EDITORIAL: Are We Groping in the Dark?
President John Agyekum Kufuor yesterday held his third in the series of interactions with the Media at the Castle, Osu.
An issue The Chronicle had expected the President to touch on was the status of the thorny issue of Dagbon and, also, reasons for the delay in the passage of the Disability Bill into law.
Considering his obvious delight at the inspirational feat of Emmanuel Ofosu Yeboah, the President, announcing to Ghanaians that the Bill would be made law soonest, would have been a laudable response.
The President, however, touched on some very important issues of national concern.
One issue raised by him that should raise concern to everybody is the state of the Statistical Service. The gravity of the situation was best demonstrated by the President's assertion that a per capita income of US$600 he said we are enjoying currently was a figure confirmed by the World Bank and the Ministry of Finance!
We believe, as we had previously argued, that there is no meaningful planning we can embark upon as a nation, if we do not have our fingers on accurate data.
After all, it is only with data that we can know where we are, and subsequently measure as we trot along, to know whether we are progressing or retrogressing and at what pace.
There have been times that data churned out by different institutions showed variations and were at times disputed by some government officials. It is not very strange to have these figures, since there is always the opportunity to reconcile them.
Since the Statistical Service has a longer standing reputation here in the area of data gathering than the IMF and the World Bank, it sounds a little strange that we find them unreliable to provide us with some of our all important national statistic like a per capita income.
Considering the importance of data in any developmental venture, and knowing the state of the state statistical institution, we shall appeal to the government to take immediate steps to resource it, to enable it do for the country, what it was established to do.
In some countries, the only installations where one finds a visible presence of military personnel is their data centers. That underscores the importance attached to data.
Considering that we have a national identification project in the pipeline and also a national health insurance policy already being implemented, it is incumbent on us to prepare the Statistical Service to be the source of reliable national data.
In the area of data collection, analysis and interpretation, historical and cultural factors play very significant roles. It is therefore important that we retool our statistical agency, especially as we have in the past relied on their expertise to measure our performance in several areas.
A major constraint facing a lot of our state institutions is the poor conditions of service that make them unattractive to the very competent, who do not come cheap.
It is important that we identify our national priorities, which undoubtedly should include co-ordinating the activities of institutions like the Statistical Service, Institute of Statistical Social and Economic Research (ISSER) of the University of Ghana, Legon, as well as the Centre for Policy Analysis (CEPA) and other such institutions of international repute that engage in research.

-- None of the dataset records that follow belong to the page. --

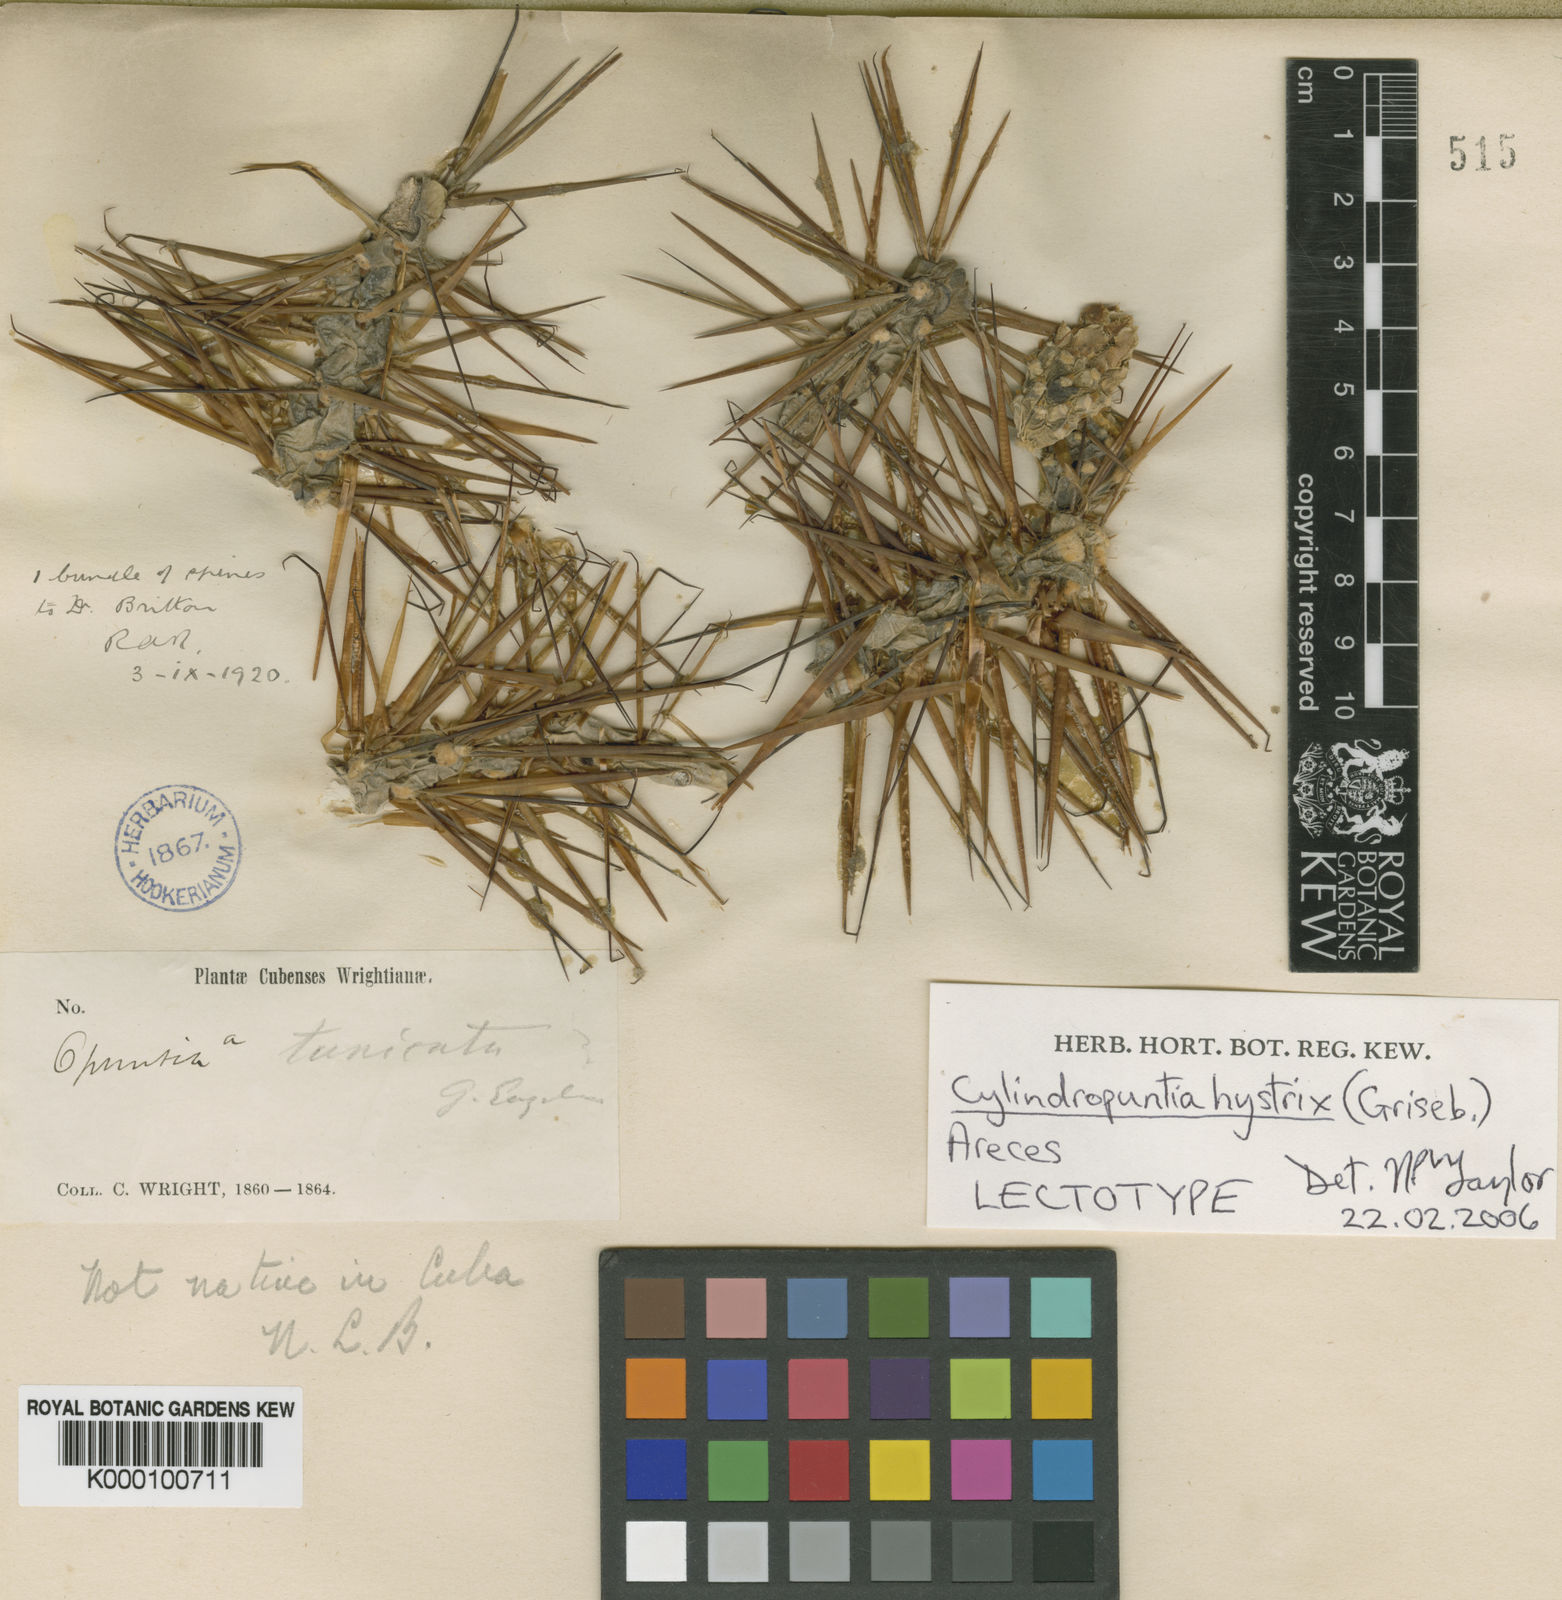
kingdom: Plantae
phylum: Tracheophyta
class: Magnoliopsida
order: Caryophyllales
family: Cactaceae
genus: Cylindropuntia
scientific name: Cylindropuntia hystrix
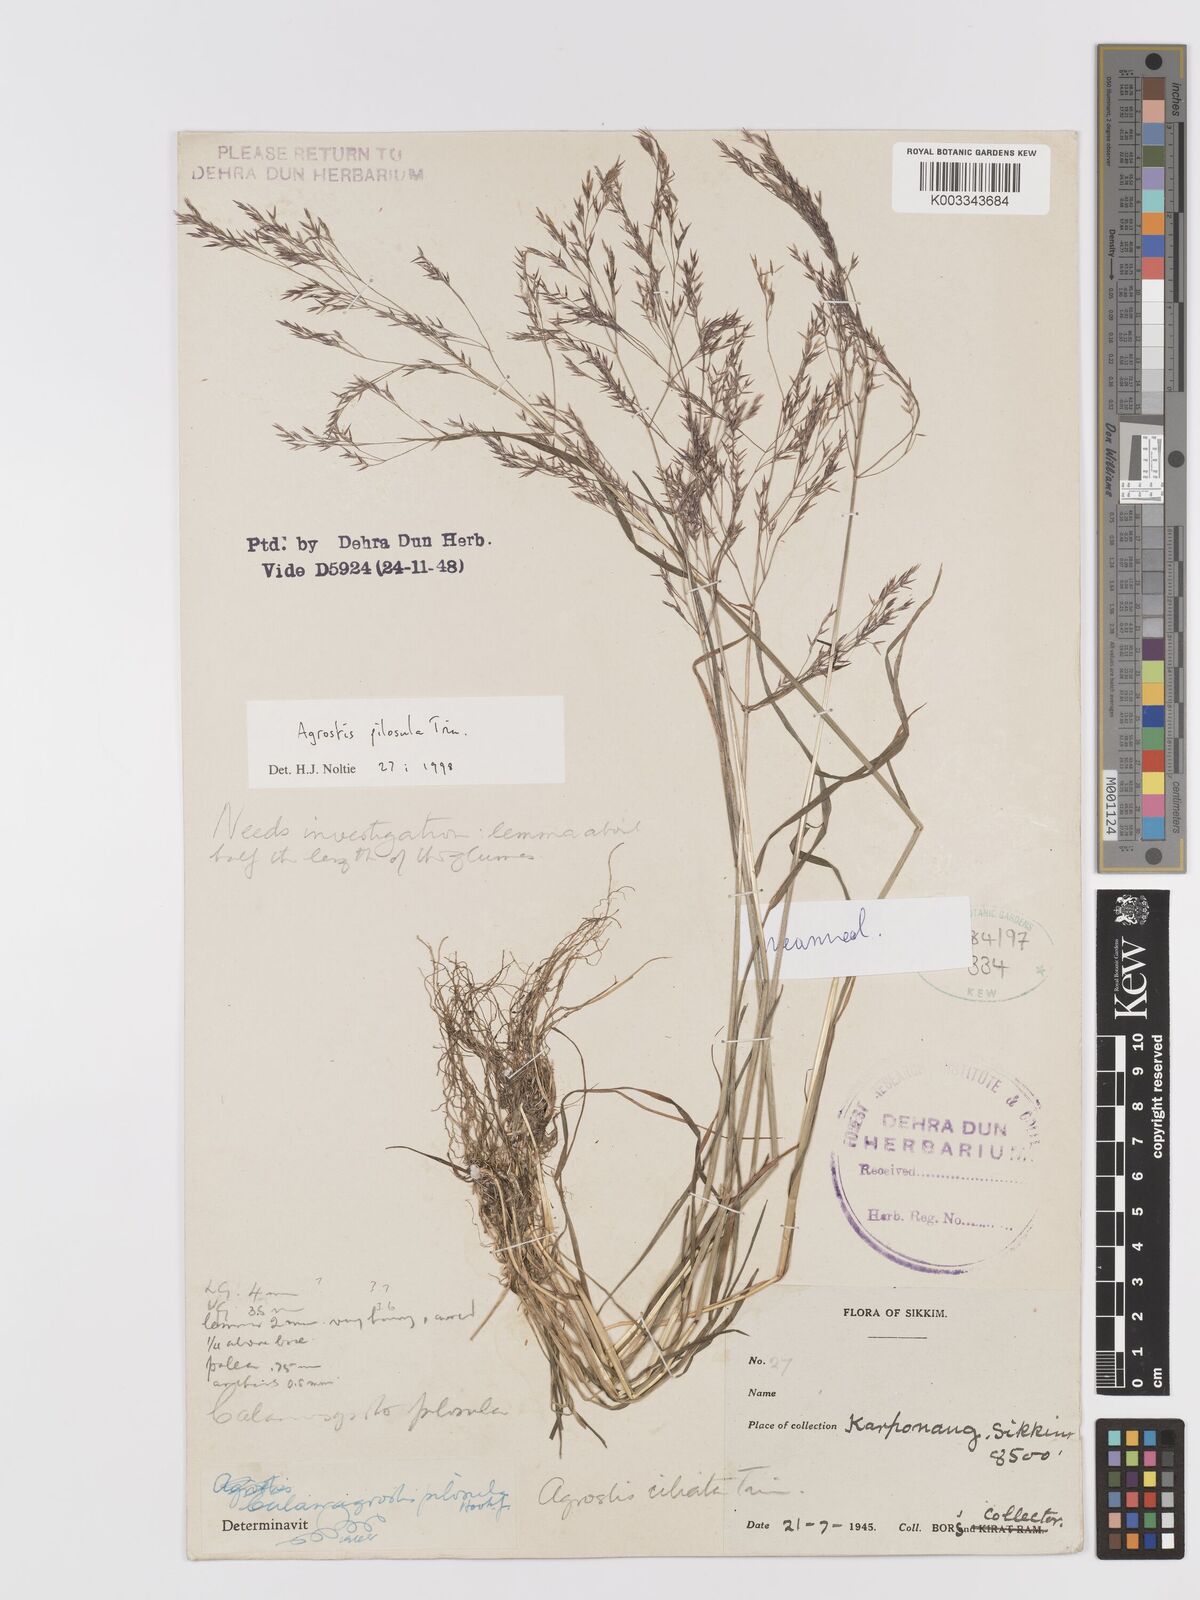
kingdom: Plantae
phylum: Tracheophyta
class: Liliopsida
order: Poales
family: Poaceae
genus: Agrostis
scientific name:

It is only through an integrated data collection and processing that we can eventually, meaningfully measure our true state.
This is important because our experiences with the Bretton Woods Institutions have shown that their pronouncements cannot be too reliable at times.
They have many-a-time given our governments all the thumbs-up for being on track, to get them implement policies, only to turn round and blame them when the overall results turned sour!
Without reliable data on our health, education, unemployment and living standards, there can be no way to appreciate the dimension of the challenges at hand, let alone how much resources are needed to combat them.
Failure to appreciate this would leave us groping in the dark and we may end up moving, but perhaps in the opposite direction!